A union of Japanese hospital doctors on Wednesday urged Tokyo to cancel its upcoming Summer Olympic Games, slated to begin on July 23, warning it would be “impossible” to stage the event safely amid the ongoing Chinese coronavirus pandemic.

“We strongly oppose holding the Tokyo Olympics at a time when people around the world are fighting the new coronavirus,” the union said in a statement submitted to the Japanese government on May 12.

“It is impossible to hold a safe and secure Olympics during the pandemic,” the union, which represents staff doctors at various Japanese hospitals, said.

“We can’t deny the danger that many kinds of new virus variants will bring to Tokyo from around the world,” the union statement added.

The Tokyo 2020 Olympic Games, originally scheduled for last summer but postponed due to the Chinese coronavirus pandemic, are set to start in Tokyo on July 23 and run through August 8.

Japanese Prime Minister Suga Yoshihide on May 7 ordered Tokyo to extend a pre-existing coronavirus “state of emergency” over the city through May 31, just 53 days before the Olympic games are set to start.

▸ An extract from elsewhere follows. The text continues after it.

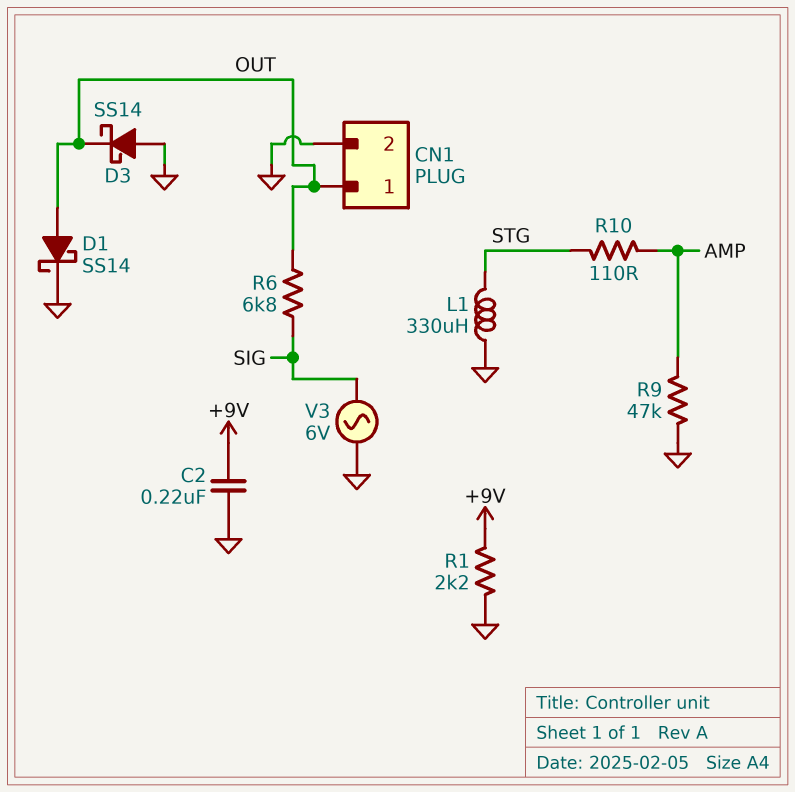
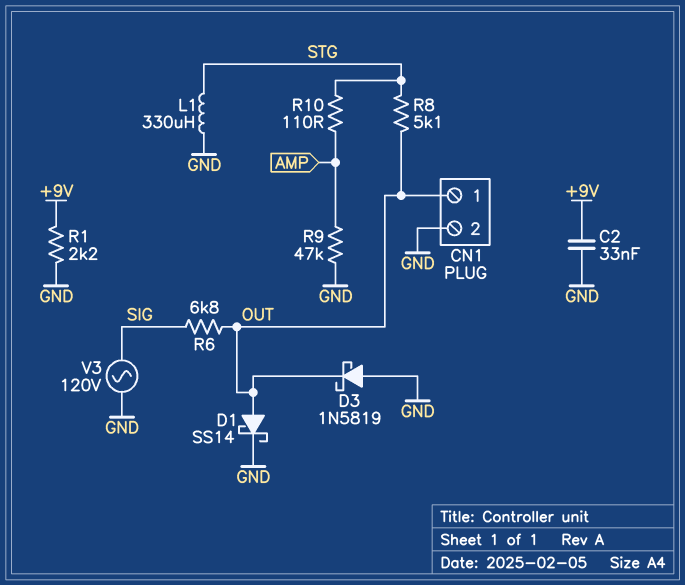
C2: 220nF (+9V, GND) -> 33nF (+9V, GND)
D3: schottky SS14 (A GND, K OUT) -> schottky 1N5819 (A GND, K OUT)
R8: none -> 5.1k (OUT, STG)
V3: AC 6V (GND, SIG) -> AC 120V (GND, SIG)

The Japanese government ordered the “state of emergency” extension for Tokyo and other regions across the country in an effort to contain a recent “fourth wave” of Chinese coronavirus infections that has spread nationwide.

The new surge in daily Chinese coronavirus infections across Japan already pushed the country’s hospitals beyond capacity.

“Osaka and Hyogo [prefectures], in particular, have struggled to free up hospital beds for COVID-19 [Chinese coronavirus] patients, with several reports of people dying at home while waiting to be admitted,” Kyodo News reported on May 7.

Japanese medical experts warned the nation’s government in recent weeks that the Tokyo Olympics could possibly spark a national health crisis since the country is already struggling to treat coronavirus patients.

“It is extremely important to evaluate how much medical care will be burdened [by the Tokyo Olympics],” Omi Shigeru, the head of the Japanese government’s advisory panel on the Chinese coronavirus, told Japanese lawmakers on May 13. Omi warned Japan’s government about the Tokyo Olympics’ potential to cause a surge in Chinese coronavirus cases in Japan and overload the country’s healthcare system since at least April.

The governor of Chiba prefecture, Toshihito Kumagai, said his district canceled plans this week to host an advanced training camp for Olympic athletes because the prefecture “could not guarantee hospital beds for athletes” should they need treatment for the Chinese coronavirus.

“Chiba prefecture is not thinking about securing scarce hospital beds … for athletes and people involved in the Olympic Games in a way that would prohibit our residents from using them,” he told reporters on May 13.

“About 40 ‘host towns’ for the Tokyo Olympics and Paralympics have abandoned accepting overseas athletes in advance training camps and exchange programs due to pandemic concerns, according to government sources,” the Nikkei Asian Review reported on May 13.

Japanese health authorities reported more than 7,000 new cases of the Chinese coronavirus on May 12, with 969 cases recorded in Tokyo.

“A record 712 daily coronavirus cases were confirmed on Thursday [May 13] in the northern prefecture of Hokkaido where the Olympic marathon will take place, according to the government,” Reuters reported.